Matter of S----, A-5388920, 5 IN Dec. 409 (B.I.A., Aug. 13, 1953); Matter of U----, A-6330926, 5 IN Dec. 413 (B.I.A., Aug. 13, 1953); Matter of P----, 5 IN Dec. 421 (B.I.A., Aug. 13, 1953); Matter of W---- Y---- L----, E-13097, 5 IN Dec. 637 (B.I.A., Jan. 22, 1954); Matter of S----, E-12287-8-9, 5 IN Dec. 695 (B.I.A., Mar. 3, 1954); Matter of V----, A-7934061, Int. Dec. No. 828 (B.I.A., Nov. 15, 1956); Matter of Z----, A-2074510, 5 IN Dec. 419 (B.I.A., Aug. 13, 1953); and Matter of W----, E-078223, 5 IN Dec. 586 (B.I.A., Dec. 29, 1953).

Counsel maintains that the special inquiry officer has acted arbitrarily in denying respondent's application for suspension of deportation as a matter of administrative discretion. He argues that the rule is well established that statutory provisions for discretionary relief should be administered in a manner providing like treatment for those in like circumstances. He cites in support of his argument the case of Matter of J---- F---- C----, A-10838411 (unreported), which was approved for suspension of deportation by the Acting Regional Commissioner for the Southwest Region on June 19, 1957, and forwarded to the Congress on or about July 5, 1957.

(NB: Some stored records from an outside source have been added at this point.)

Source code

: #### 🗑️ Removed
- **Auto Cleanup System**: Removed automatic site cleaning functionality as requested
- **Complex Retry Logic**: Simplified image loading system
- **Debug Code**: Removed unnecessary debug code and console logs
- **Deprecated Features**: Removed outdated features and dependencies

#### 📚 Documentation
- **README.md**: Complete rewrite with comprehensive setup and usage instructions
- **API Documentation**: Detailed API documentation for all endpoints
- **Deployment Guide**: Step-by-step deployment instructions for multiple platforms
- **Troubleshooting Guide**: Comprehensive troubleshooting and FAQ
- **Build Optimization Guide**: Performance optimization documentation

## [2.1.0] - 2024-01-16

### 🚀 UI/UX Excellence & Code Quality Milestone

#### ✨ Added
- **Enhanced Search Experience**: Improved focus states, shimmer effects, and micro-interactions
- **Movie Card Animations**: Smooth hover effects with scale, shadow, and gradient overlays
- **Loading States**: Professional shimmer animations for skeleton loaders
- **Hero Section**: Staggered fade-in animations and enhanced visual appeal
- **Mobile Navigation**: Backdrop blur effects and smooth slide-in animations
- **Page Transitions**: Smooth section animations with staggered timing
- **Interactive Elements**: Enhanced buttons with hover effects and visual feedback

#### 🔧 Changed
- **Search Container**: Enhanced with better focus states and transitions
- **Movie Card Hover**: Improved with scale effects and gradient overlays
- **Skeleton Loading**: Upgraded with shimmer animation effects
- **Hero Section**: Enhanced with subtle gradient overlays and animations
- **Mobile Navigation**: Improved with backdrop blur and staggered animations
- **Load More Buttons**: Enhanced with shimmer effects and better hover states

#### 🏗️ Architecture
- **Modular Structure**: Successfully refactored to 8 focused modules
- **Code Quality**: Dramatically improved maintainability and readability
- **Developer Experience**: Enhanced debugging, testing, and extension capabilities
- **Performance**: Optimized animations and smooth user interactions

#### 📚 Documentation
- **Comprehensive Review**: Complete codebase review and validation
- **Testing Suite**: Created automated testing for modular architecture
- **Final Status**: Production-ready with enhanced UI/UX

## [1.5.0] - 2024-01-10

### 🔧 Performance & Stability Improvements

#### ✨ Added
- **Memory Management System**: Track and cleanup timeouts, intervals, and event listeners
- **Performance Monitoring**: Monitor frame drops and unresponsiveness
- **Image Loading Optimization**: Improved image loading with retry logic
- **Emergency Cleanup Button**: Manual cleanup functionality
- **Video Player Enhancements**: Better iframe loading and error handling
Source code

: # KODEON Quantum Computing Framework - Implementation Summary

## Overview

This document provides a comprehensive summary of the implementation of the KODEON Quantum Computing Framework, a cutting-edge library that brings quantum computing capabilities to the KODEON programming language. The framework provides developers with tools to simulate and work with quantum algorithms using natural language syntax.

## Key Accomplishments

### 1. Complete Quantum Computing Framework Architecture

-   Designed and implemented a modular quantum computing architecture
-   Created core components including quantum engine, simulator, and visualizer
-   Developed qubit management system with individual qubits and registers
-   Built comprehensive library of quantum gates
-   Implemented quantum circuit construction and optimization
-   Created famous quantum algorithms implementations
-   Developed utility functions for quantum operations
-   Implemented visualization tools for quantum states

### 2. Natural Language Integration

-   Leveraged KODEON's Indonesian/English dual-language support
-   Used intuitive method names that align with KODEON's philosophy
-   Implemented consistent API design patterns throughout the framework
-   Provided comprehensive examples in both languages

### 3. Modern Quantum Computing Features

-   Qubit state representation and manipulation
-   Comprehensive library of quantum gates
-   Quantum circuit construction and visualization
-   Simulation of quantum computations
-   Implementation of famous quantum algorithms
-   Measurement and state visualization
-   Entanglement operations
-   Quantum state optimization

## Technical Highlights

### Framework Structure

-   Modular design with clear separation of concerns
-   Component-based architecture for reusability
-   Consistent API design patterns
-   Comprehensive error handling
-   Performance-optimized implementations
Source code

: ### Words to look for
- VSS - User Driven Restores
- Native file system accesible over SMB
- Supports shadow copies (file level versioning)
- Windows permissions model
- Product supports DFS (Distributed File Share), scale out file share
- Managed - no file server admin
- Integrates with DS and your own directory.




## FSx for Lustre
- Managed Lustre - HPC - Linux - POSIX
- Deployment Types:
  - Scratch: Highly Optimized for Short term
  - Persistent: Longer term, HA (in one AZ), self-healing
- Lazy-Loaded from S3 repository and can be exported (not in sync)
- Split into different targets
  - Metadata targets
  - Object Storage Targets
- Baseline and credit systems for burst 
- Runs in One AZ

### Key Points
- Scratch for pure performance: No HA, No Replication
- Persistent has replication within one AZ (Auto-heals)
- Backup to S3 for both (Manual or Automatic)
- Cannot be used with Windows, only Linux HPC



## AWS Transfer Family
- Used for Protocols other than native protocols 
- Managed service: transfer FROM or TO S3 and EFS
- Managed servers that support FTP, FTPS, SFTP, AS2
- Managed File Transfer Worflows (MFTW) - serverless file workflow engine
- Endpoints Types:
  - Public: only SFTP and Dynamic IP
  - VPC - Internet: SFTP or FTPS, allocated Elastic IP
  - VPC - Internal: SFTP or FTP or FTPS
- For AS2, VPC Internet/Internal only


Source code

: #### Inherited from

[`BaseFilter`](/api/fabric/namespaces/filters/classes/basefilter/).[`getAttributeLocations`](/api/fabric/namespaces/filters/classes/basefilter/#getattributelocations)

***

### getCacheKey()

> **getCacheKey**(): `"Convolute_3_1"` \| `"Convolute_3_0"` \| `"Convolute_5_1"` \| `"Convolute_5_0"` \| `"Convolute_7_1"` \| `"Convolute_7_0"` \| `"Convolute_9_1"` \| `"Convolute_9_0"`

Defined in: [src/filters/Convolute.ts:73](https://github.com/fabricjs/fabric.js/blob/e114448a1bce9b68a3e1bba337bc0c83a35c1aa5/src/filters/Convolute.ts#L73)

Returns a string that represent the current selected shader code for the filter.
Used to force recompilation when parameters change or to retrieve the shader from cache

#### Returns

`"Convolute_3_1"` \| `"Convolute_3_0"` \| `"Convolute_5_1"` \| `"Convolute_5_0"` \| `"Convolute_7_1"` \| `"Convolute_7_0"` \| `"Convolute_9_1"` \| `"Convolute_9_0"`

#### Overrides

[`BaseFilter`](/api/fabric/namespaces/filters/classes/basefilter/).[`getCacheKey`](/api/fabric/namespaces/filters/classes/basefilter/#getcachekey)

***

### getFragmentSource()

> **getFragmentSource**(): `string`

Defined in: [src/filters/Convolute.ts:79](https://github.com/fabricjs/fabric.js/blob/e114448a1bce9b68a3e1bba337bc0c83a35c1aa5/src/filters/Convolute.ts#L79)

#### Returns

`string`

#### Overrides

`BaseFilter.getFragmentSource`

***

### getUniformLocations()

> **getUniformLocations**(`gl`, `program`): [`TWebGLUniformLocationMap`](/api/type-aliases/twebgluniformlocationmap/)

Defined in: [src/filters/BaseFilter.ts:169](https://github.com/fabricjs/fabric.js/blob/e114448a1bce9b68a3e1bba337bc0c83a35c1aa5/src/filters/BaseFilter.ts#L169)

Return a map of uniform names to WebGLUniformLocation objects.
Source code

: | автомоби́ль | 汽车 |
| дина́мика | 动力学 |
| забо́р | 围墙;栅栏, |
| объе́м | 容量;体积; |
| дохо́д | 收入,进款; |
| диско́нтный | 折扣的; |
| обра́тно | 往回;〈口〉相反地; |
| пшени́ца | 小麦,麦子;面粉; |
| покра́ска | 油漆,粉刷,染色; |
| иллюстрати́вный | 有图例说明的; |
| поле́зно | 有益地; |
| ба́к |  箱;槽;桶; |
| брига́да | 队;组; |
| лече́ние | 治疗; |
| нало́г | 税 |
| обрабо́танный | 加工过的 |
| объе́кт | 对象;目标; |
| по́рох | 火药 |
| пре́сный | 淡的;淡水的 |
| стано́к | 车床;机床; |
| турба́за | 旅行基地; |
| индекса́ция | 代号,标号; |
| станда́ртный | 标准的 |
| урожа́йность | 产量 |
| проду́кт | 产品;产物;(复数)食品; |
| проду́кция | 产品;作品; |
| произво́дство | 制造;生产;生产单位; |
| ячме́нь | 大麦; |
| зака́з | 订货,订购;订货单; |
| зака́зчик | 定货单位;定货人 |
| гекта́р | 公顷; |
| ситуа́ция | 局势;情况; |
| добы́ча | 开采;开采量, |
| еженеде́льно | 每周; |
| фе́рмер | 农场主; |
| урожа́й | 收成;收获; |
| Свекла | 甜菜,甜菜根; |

We agree with counsel that statutory provisions for discretionary relief should be administered in a manner providing like treatment for those in like circumstances. As a basis for uniform application of the discretion provided by section 244 of the Immigration and Nationality Act, we are guided by certain fundamental factors in reaching a determination of whether an alien's deportation would result in "exceptional and extremely unusual hardship." We have said that it is not necessary that all factors be existent in every case, but at least several factors should be present ( Matter of S----, A-5388920, 5 IN Dec. 409, 410 (B.I.A., Aug. 13, 1953)).

The factors set forth in Matter of S----, supra, are as follows: (1) length of residence in the United States (including consideration of the manner of entry and the fact that respondent entered the United States prior to the enactment of a suspension statute), (2) family ties, (3) possibility of obtaining a visa abroad, (4) financial burden on the alien of having to go abroad to obtain a visa, and (5) the health and age of the alien.

Section 244 (a) (1) of the Immigration and Nationality Act requires, inter alia, a finding that the alien's deportation would result in "exceptional and extremely unsual hardship" to the alien or to his citizen or lawfully resident alien dependents. It has been held that the term "exceptional and extremely unusual hardship" applies to those cases of a limited category in which deportation of the alien "would be unconscionable."

Cf., Senate Report No. 1137, 82d Congress, 2d Session (1952); Asikes v. Brownell, 230 F. (2d) 34 (C.A.D.C., 1956); Vichos v. Brownell, 230 F. (2d) 45 (C.A.D.C., 1956).

We concede that the respondent's case presents factors similar to those considered in unreported Matter of J---- F---- C----, supra. Both aliens entered as stowaways and barely meet the residential requirement of the statute. Both aliens applied for suspension of deportation after voluntarily revealing their illegal immigration status. They have in common no close relatives residing in the United States as their families reside in Hong Kong. They are similarly situated financially and both aliens failed to submit address report cards. However, we are not bound by the conclusion reached in Matter of J---- F---- C----, supra. We believe that an orderly administration of section 244 (a), supra, wherein aliens in similar circumstances receive like treatment, requires us to adhere to the standards we have applied in the past to the many cases which have come before us. It has always been our policy to apply these standards uniformly in such a manner as to express the intention of Congress that suspension of deportation is limited to those cases in which deportation would be unconscionable.

We agree with the special inquiry officer that the respondent's voluntary revelation of his unlawful immigration status is commendable. It is, however, insufficient to justify a grant of suspension of deportation when the record as a whole is considered in the light of standards applied in the past. The appeal will be dismissed.

Order: It is directed that the appeal be and the same is hereby dismissed.